ASME STP-PT-085 pdf free download

ASME STP-PT-085 pdf free download EFFECT OF HOT WIRE FILLER METAL ADDITION ON GTAW HEAT INPUT FOR CORROSION RESISTANT OVERLAYS
1BACKGROUND AND INTRODUCTION
Steel piping, valves, blow-out preventers (BOPs), and other processing components require protection fromcontact with hydrogen sulfide-laden oil or gas. These “sour” products are the current norm for deep wellsin the Gulf of Mexico and other areas.Corrosion-resistant alloy overlays are also used in the pressure vesselindustry for various applications. Without a protective layer of a corrosion-resistant alloy,catastrophicfailures,due to stress-corrosion cracking,will occur. The prominent method for application of thisprotective layer is to apply a CRO using some welding process.The process most favored is the gas tungstenarc welding process using an energized filler metal feed, commonly referred to as “hot wire”(GTAW-HW).By preheating the filler wire, greater deposition rates can be achieved.
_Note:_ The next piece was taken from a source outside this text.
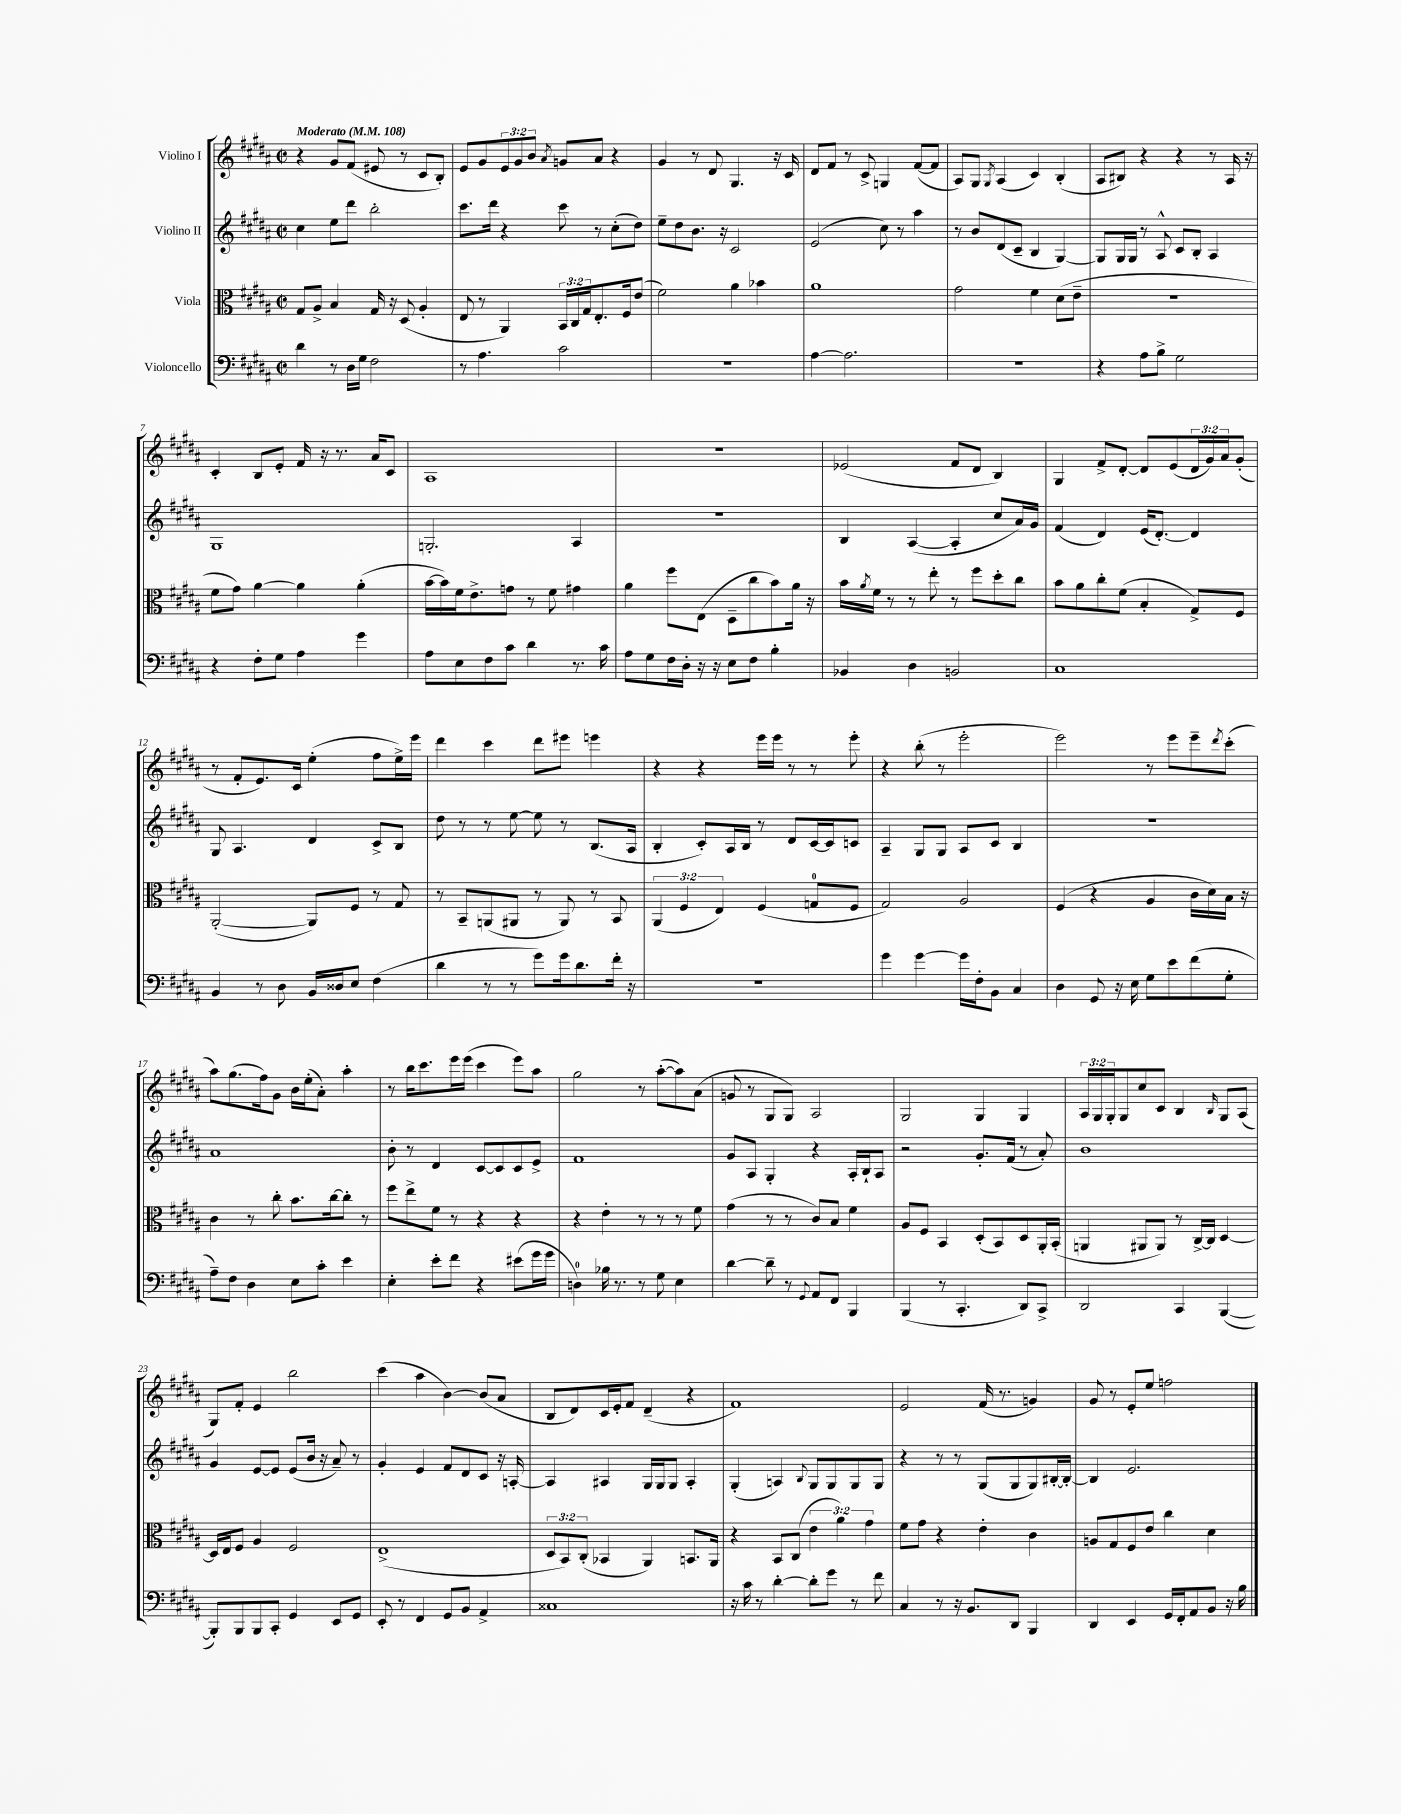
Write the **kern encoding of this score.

ASME BPVC Section IX does not address the use of hot wire filler metal addition in terms of parameterlimits or whether the power is included in the determination of heat input rate(HIR)’. In upstream(pre-refinery) oil and gas applications, the tendency has been to add this secondary (hot wire) power to theprimary (arc) power to calculate HlR; however, there have been questions raised in terms of whether thesecondary power actually contributes to the amount of energy being supplied to the base metal or isconsumed in the process of preheating the filler metal.This study will attempt to quantify what contribution,if any, is provided by the secondary power to affect the resulting HAZ. properties and chemical compositionof the CRO.
1.1Project Objective
The primary objective of this study was to determine if any technical justification exists for considerationof the addition or modification of essential variables to include the secondary power from hot wireadditions.
1.2Materials
While this topic may be of interest in other industries and applications, it is known to be of concern in theseupstream oil and gas applications. ARC Specialties is the leading producer of automated welding systemsused for applying CROs to a variety components, with 300+ systems in operation around the world. Whileseveral different welding processes are employed in these systems, the vast majority utilize GTAW-HW.Consequently，the materials chosen for this study will be those most commonly employed for theseupstream oil and gas applications. The two base metals most commonly employed are quenched andtempered versions of AISI4130 and 2’/4 Cr- 1 Mo(P-5A, Grade 22). In most cases, the forged versions ofthese base metals are used; however, this adds significantly to the cost. In the original proposal, Grade 22was the only material to be included in this study, but there is far more 4130 material used than Grade 22.Consequently, to provide more data, pipe grades of the two materials were used because compositionallythe pipe and forging materials are virtually identical. Below are the two base metals to be used for thisstudy, and material certs are attached:
. SA335 Grade P22 – Ht #986957- CEw = 0.825;8.625 inches OD x 0.812 inches wall.A519 Grade 4130 – Ht #J4038- CEw = 0.663;8.625 inches OD x 1.5 inches wall
The overlay material was InconelR625(SFA5.9，ERNiCrMo-3). The size used was 0.045 inches(1.2 millimeter (mm)) diameter. Lincoln offered to supply the filler metal for this work. The type andclassification are shown below and the material cert is attached.
· 0.045 inches [ 1.2 mm] TECHALLOY 62533SSP- Ht #QT594
2 WELD TRIAL MATRIX – CRO WELDS
Two series of CROs were welded on each base metal for a total of four series. One series for each base metal was welded using conventional parameters where the weld metal deposition rate is approximately 2 pounds per hour. The second series for each base metal was welded using newly developed parameters which result in higher deposition rates on the order of 8 pounds per hour. The parameters used for the higher deposition rates actually result in lower heat input rates, so this provided even more test data.
Welding was conducted on pipe coupons using ARC’s next generation HVT system. The welding system is capable of welding in a variety of welding positions by rotating the frame holding the turntable and welding torch. The frame can be rotated from 0-90 degrees. Images of the welding system in the two configurations are shown below in Figure 2-1 and Figure 2-2. All of the samples for this study were welded in the flat (1G) position as shown in Figure 2-2. While the plan was to run the samples at pre-established settings, there is a need to make minor adjustments.
The primary 2 amperage, wire feed speed and travel speed can be preset accurately; however, there is a need to make minor adjustments to the secondary 3 amperage, primary voltage and secondary voltage to stabilize operation and assure good wetting. Every attempt was made to adjust the filler wire guide tube consistently with respect to the end of the tungsten electrode, however, minor secondary amperage and voltage adjustments are inevitable. Similarly, the entry point of the filler wire was held constant, as much as practicable. For all of these test welds, the filler wire was introduced at the rear of the molten pool, which is typical for hot wire feed, but different from typical cold wire operation, where the wire is most often introduced at the leading edge of the weld pool.